All CC licenses require that you attribute the licensor when your use involves public sharing. Your other obligations depend on the particular CC license applied to the database. If it is a NC license, any regulated use must be limited to noncommercial purposes only. If a ND is applied, you may produce an adapted database but cannot share it publicly. If it is a ShareAlike (SA) license, you must apply the same or a compatible license to any adaptation of the database you share publicly.
Which components of a database are protected by sui generis database rights?
In contrast to copyright, sui generis database rights are designed to protect a maker's substantial investment in a database. In particular, the right prevents the unauthorized extraction and reuse of a substantial portion of the contents.
How do I know whether a particular use of a database is restricted by sui generis database rights?
When a database is subject to sui generis database rights, extracting and reusing a substantial portion of the database contents is prohibited absent some express exception.

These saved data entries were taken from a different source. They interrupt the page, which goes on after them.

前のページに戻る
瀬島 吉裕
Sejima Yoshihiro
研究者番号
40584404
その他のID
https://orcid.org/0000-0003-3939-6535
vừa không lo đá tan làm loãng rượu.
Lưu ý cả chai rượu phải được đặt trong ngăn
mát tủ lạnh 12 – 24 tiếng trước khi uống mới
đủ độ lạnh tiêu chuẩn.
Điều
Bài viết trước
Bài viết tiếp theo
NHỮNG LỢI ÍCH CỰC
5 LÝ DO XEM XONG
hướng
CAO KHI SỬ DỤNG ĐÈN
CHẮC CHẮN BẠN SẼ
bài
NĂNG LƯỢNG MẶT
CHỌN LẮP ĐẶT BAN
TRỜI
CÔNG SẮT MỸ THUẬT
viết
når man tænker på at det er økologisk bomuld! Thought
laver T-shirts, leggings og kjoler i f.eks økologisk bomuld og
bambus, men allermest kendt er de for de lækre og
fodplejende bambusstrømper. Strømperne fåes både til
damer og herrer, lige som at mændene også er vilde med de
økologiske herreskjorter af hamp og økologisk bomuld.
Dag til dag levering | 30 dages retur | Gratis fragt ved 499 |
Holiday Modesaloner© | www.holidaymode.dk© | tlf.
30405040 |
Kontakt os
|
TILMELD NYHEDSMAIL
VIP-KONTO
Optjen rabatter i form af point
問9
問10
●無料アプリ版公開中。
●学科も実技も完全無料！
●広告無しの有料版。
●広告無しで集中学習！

It is important to remember that sui generis database rights exist in only a few countries outside the European Union, such as Korea and Mexico. Generally, if you are using a CC-licensed database in a location where those rights do not exist, you do not have to comply with license restrictions or conditions unless copyright (or some other licensed right) is implicated.
Note that if you are using a database in a jurisdiction where you must respect database rights, and you receive a CC-licensed work from someone located in a jurisdiction without database rights, you should determine whether database rights exist and have been licensed. If so, you need to properly mark and attribute as the license requires, since the person from whom you received the database may not have been required to keep that information. If you are using a licensed database and you do not have to comply with the license terms because such rights do not exist in your jurisdiction, we recommend that you retain this information where possible. Doing so assists downstream reusers who are required to provide it when they share further.

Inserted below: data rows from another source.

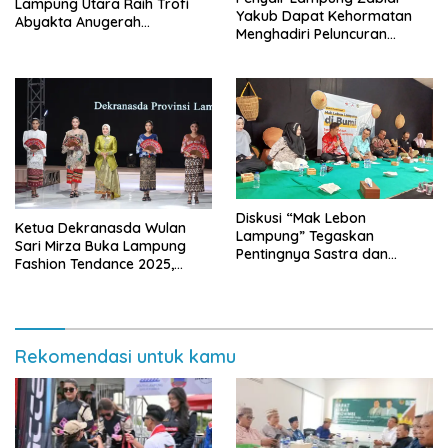
Lampung Utara Raih Trofi
Yakub Dapat Kehormatan
Abyakta Anugerah
Menghadiri Peluncuran
Kebudayaan PWI 2026
Semesta Ingatan
Diskusi “Mak Lebon
Ketua Dekranasda Wulan
Lampung” Tegaskan
Sari Mirza Buka Lampung
Pentingnya Sastra dan
Fashion Tendance 2025,
Warna Lokal di Way Kanan
Desainer Sejumlah Negara
Ambil Bagian
Rekomendasi untuk kamu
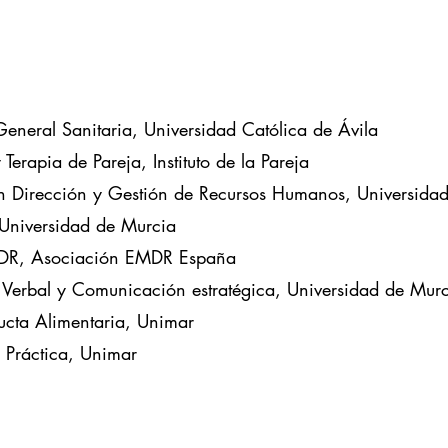
General Sanitaria, Universidad Católica de Ávila
Terapia de Pareja, Instituto de la Pareja
en Dirección y Gestión de Recursos Humanos, Universida
 Universidad de Murcia
MDR, Asociación EMDR España
 Verbal y Comunicación estratégica, Universidad de Mur
ucta Alimentaria, Unimar
a Práctica, Unimar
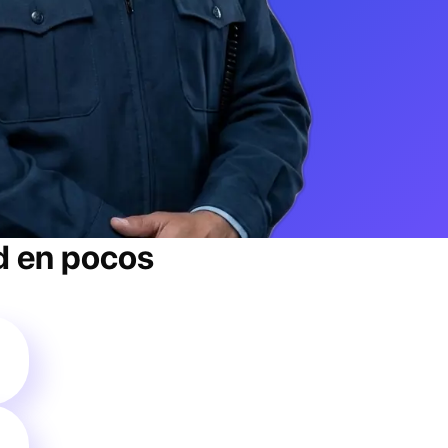
d
en pocos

What constitutes a “substantial portion” of a database?
There is no bright line test for what constitutes a “substantial portion”. The answer will depend on the law in the relevant jurisdiction. Note that what constitutes a substantial portion is determined both quantitatively and qualitatively. Also, using several insubstantial portions can add up to a substantial portion.

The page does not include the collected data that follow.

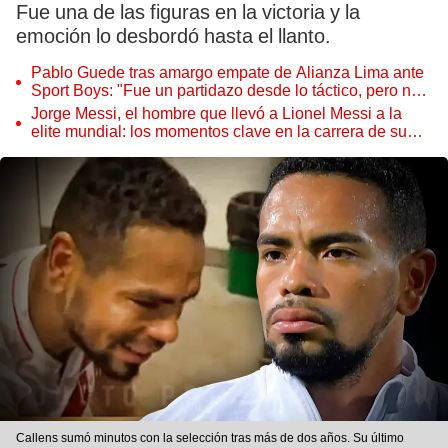
Fue una de las figuras en la victoria y la
emoción lo desbordó hasta el llanto.
Pablo Guede tras amargo empate de Alianza Lima ante
Sport Boys: "Fue un partidazo desde lo táctico, pero no
jugamos bien"
Jorge Messi, el hombre que llevó a Lionel Messi a la
elite mundial: los momentos clave en la carrera de su
hijo
Callens sumó minutos con la selección tras más de dos años. Su último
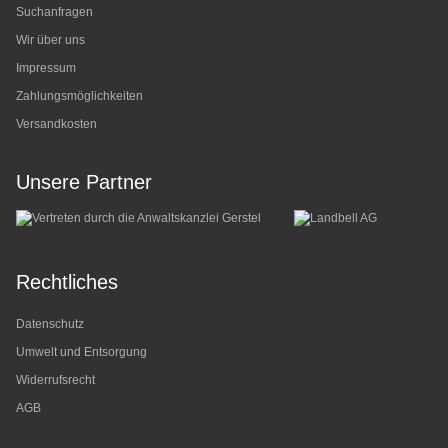
Suchanfragen
Wir über uns
Impressum
Zahlungsmöglichkeiten
Versandkosten
Unsere Partner
Rechtliches
Datenschutz
Umwelt und Entsorgung
Widerrufsrecht
AGB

If my use of a database is restricted by sui generis database rights, how do I comply with the license?
If the database is released under the current version (4.0) of CC licenses, you must attribute the licensor if you share a substantial portion of the database contents. The other requirements depend on the particular license applied to the database. Under the NC licenses, you may not extract and reuse a substantial portion of the database contents for commercial purposes. The ND licenses prohibit you from including a substantial portion of the database contents in another publicly shared database in which you have sui generis database rights of your own. And finally, the SA licenses require you to apply the same or a compatible license to any database (but not its individual contents) you share publicly and in which you include a substantial portion of the licensed database contents.
- Key Publications, Inc. v. Chinatown Today Publishing Enterprises Inc., 945 F.2d 509 (2d Cir. 1991).